I find it fascinating that the "young folk" - and by that I mean Gen X, Y, Millenials, and . . . whatever the hell we're on now - find entertainment of watching other people engage with entertainment.
I've been thinking about this more and more since I started pondering the idea of streaming on Twitch for fun. I've asked a couple friends who do it and they seem to enjoy it. And when I watch their streams or any big gaming Twitch or YouTube content creators doing their thing, I get the sense of joy they are having streaming or making content about something they have so much love and passion for. And that same amount of joy is shared by the folks who watch them.
But then the numbers make my head spin!
For curiosity's sake, I Googled what the viewership or watch time for the time games on Twitch were.

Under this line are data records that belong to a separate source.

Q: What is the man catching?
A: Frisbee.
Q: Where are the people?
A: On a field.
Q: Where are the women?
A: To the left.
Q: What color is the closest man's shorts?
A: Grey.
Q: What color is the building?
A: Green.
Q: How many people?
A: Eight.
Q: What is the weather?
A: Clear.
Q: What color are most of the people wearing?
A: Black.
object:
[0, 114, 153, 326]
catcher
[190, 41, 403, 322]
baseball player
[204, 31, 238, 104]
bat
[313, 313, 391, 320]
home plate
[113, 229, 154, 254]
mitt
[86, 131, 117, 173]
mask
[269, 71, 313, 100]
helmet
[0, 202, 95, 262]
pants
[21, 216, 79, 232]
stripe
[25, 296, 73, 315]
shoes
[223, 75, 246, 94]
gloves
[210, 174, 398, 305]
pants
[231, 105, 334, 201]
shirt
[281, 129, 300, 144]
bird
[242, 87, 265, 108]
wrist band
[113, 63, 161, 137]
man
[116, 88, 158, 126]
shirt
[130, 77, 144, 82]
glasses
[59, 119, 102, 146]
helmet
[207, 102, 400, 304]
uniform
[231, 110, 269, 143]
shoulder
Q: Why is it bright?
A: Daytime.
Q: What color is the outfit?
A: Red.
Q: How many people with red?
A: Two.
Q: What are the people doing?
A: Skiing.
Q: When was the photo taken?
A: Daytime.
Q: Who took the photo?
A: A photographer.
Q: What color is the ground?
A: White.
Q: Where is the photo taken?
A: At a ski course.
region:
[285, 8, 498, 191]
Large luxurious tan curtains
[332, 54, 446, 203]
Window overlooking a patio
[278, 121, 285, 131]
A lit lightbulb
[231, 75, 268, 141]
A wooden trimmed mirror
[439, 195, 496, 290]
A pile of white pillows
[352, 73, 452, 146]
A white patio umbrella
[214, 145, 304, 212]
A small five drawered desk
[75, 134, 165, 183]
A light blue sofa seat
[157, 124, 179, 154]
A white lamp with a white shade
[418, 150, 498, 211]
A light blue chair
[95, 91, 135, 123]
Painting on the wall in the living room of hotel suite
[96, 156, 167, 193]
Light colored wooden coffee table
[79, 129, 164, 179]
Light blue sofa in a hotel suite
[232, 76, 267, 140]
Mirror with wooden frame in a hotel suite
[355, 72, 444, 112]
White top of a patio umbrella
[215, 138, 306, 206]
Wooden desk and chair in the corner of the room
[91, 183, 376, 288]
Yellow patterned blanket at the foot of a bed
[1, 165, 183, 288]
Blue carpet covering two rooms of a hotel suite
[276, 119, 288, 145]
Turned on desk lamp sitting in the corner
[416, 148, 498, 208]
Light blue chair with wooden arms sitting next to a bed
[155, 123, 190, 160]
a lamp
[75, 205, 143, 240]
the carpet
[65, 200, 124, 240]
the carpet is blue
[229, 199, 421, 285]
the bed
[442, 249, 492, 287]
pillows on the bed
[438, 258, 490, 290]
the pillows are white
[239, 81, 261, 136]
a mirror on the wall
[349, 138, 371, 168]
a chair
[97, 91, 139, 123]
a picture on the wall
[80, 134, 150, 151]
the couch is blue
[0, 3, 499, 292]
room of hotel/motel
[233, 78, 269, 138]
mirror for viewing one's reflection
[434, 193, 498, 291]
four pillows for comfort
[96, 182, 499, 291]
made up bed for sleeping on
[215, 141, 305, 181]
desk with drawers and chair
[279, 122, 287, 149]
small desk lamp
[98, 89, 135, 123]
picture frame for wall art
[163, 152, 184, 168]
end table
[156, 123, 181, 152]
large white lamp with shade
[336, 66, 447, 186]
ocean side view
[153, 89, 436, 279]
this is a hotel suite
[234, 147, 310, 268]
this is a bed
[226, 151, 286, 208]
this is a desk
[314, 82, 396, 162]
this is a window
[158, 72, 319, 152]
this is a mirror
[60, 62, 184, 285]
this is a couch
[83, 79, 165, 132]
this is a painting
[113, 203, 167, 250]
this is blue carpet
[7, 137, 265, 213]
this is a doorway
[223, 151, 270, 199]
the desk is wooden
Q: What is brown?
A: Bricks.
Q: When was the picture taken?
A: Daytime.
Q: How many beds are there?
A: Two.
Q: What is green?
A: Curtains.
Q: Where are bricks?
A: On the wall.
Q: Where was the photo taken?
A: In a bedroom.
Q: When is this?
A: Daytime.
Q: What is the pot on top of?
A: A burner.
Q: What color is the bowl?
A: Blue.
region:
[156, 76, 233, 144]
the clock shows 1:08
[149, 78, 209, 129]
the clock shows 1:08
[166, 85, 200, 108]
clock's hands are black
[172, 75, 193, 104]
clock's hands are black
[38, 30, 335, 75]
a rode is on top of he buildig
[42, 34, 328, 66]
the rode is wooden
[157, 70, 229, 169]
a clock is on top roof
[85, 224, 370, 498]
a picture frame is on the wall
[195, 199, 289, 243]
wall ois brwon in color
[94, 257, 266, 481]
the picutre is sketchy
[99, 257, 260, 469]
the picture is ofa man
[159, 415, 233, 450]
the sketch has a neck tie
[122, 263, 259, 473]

I found an article from Esports Observer that listed the Top 10 games by watch time from March 28 - April 1, 2018 (that's a five day period). The Number 1 game, Fortnite, had 28.3 Million hours of watch time... 28 MILLION HOURS! Divided up, that's approximately 1,179,166 days, or 3,230 years!
For some perspective, the highest rated TV show of 2017 according to the Nielsen Company was CBS's Bull with 14 million viewers. So a single episode of the highest rated TV show pulls in just half the watch time of a video gaming being streamed on Twitch over a 5 day period - and Twitch is a 24/7 service that doesn't take seasonal breaks.
Snake's of St. Patrick!
While their are a mountain of factors I could probably use an entire research grant to track down, that's a staggering number on it's own. Which brings me back to my main ponder. Why do folks find entertainment out of watching other folks doing something that's entertaining?
I guess my starting hypothesis, if I can go all Scientific Method on y'all, would be that the generation growing up with a higher degree of access to Social Media find more enjoyment out of things that directly engage them on a personal level. With a Twitch streamer, it is normally a single person, or perhaps a small group, engaging with the audience. The illusion of the narrative fourth wall does not exist, although some streamers and online personalities are putting on a facade or embellishing their personality, and the level of engagement comes from interacting online with an actual person, not a character. With my previous example, when you watch Bull, you are not engaging with Michael Weatherby the person, you're engaging with the character, Dr. Jason Bull. The interaction on Twitch or YouTube, while far from actuality, feels more genuine and personable, which is something I think this generation is hungry for in our entertainment, even if it is on a surface level.
Now, all that philosophizing and academic pondering in mind, lets use that as a starting point to answer the other big question of this post.
What do y'all think about me hoping onto Twitch?